Letter to Stakeholders, July 2023
Thursday, July 6th, 10:02 am EST. One of the things I’ve learned while diving into the theory of financial advice is how both complex and simple it can be. Looking up at the markets on a holiday-shortened week highlights this reality. Your account is still up halfway through this year, despite recession forecasts. Predicting how interest rates, unemployment rates and inflation rates will affect the economy (and the stock market) has proven difficult. We’ve planned out your work (and play). You just need to “work your plan.”
How the World is Changing
The politics of the moment has turned its attention to so-called “ESG investing.” BlackRock’s CEO, Larry Fink has felt it necessary to disclaim the use of the word ESG “…because it has been misused by the far left and far right.” This is quite the concession from the CEO of the world’s largest asset manager who like me, likes to write letters to clients and the public. “When I write these letters, it was never meant to be a political statement…they were written to identify long-term issues to our long-term investors.” When it comes to sustainable investing, I couldn’t agree more. As quoted by the Sustainability Advisors Alliance, “Sustainable Investing isn’t about changing the world, it’s about understanding how the world is changing.”
As a firm, we never claim to do “ESG Investing.” For one reason, that’s not a “thing.” There is sustainable investing that uses underlying environmental, social and governance (ESG) factors to evaluate decisions. We proudly do that on your behalf. “ESG Investing” however is another phrase – like “Woke Capitalism” – reimagined by people who would prefer to divide our attention rather than focus it. In this way, the world is the same as it has always been. Cooler heads can prevail.
Last week I had the pleasure of interviewing Elysabeth Alfano, CEO of Vegtech Invest. Our discussion opened my eyes and ears to the climate impact of our global food chain. She easily explained how plant-based innovation is cheaper and faster than replacing buildings or cars. Interested, take a listen here.
When I first started dating my wife, we spent entire Saturdays together.

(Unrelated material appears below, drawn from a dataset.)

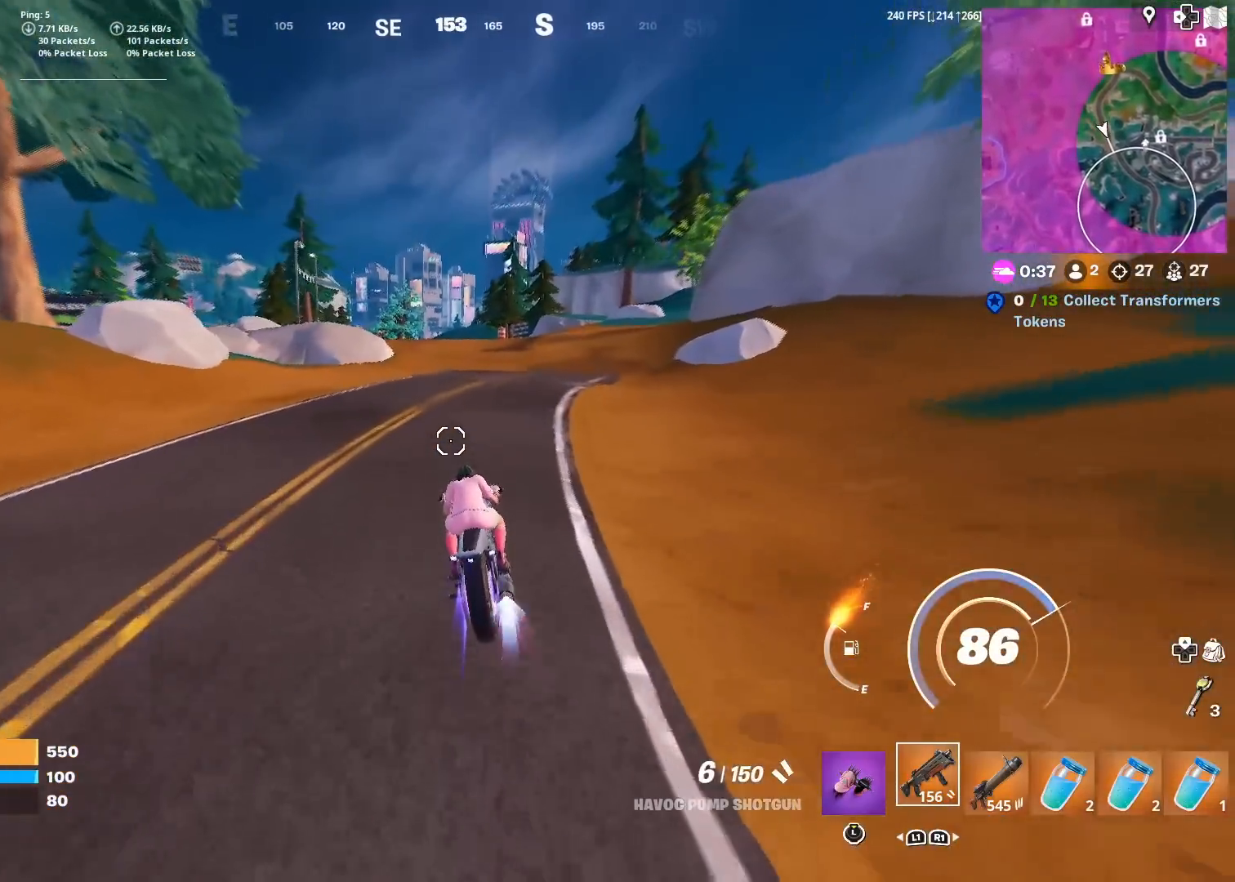
{"buttons": ["L3"], "left_stick": "up-left", "right_stick": "center", "events": []}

Often that included brunch and if it was on, professional tennis. We watched each of the “big 3” (male) tennis greats – Roger Federer, Novak Djokovic and Rada Nadal – and Serena Williams earn most of their 20+ grand slams titles over the past 19 years. We were watching in 2007 when both grand slam tournaments Wimbledon and the French Open equalized the prize money between men and women (the Australian Open did this in 2001 and the US Open in 1973). All of these tournaments are doing better than ever.
What caught my attention this season is the return of Grand Slam Champion and former World #1 player, Caroline Wozniacki. She retired in 2020 and since then has had two kids. For too long, having children seemed to be the end of professional athletics for women. All-time great tennis superstar Serena Williams came back after having her first child but retired last year after a long illustrious career. Lindsay Davenport also returned – and won! – after two kiddos but then immediately retired. What’s different about the return of Caroline Wozniacki and the eminent return of Naomi Osaka is their confidence in taking a family break and returning, earlier in their careers. No need to put off family until after “retirement,” just incorporate your family goals like men always have. I have fathered two daughters. I want them to be, do and have whatever life will afford them. I’m glad to see that the world (and the mindset) is changing in this way and am happy to support a sport that’s a big part of it.
Jason J. Howell, CFP®, CPWA®, CSRIC®
Jason Howell Company is an independent, family wealth management firm that believes in empowering people to overcome financial imposter syndrome.
Jason J. Howell, CFP®, CPWA®, CSRIC® and Douglas W. Tees, MBA, CFP® have spent a lot of time in the Washington, DC area, and are aware that many people who are first generation wealth suffer from a kind of "financial imposter syndrome." Successful entrepreneurs are always looking over their shoulder; government contractors worry about the next contract; former Capitol Hill staffers privately wonder if they should "feel bad" for the money they now make. Imposter syndrome is common among people who work for the many corporate headquarters based in this area as well. These feelings get in the way of properly managing wealth. We empower them to get organized, build a team of advisors and make decisions.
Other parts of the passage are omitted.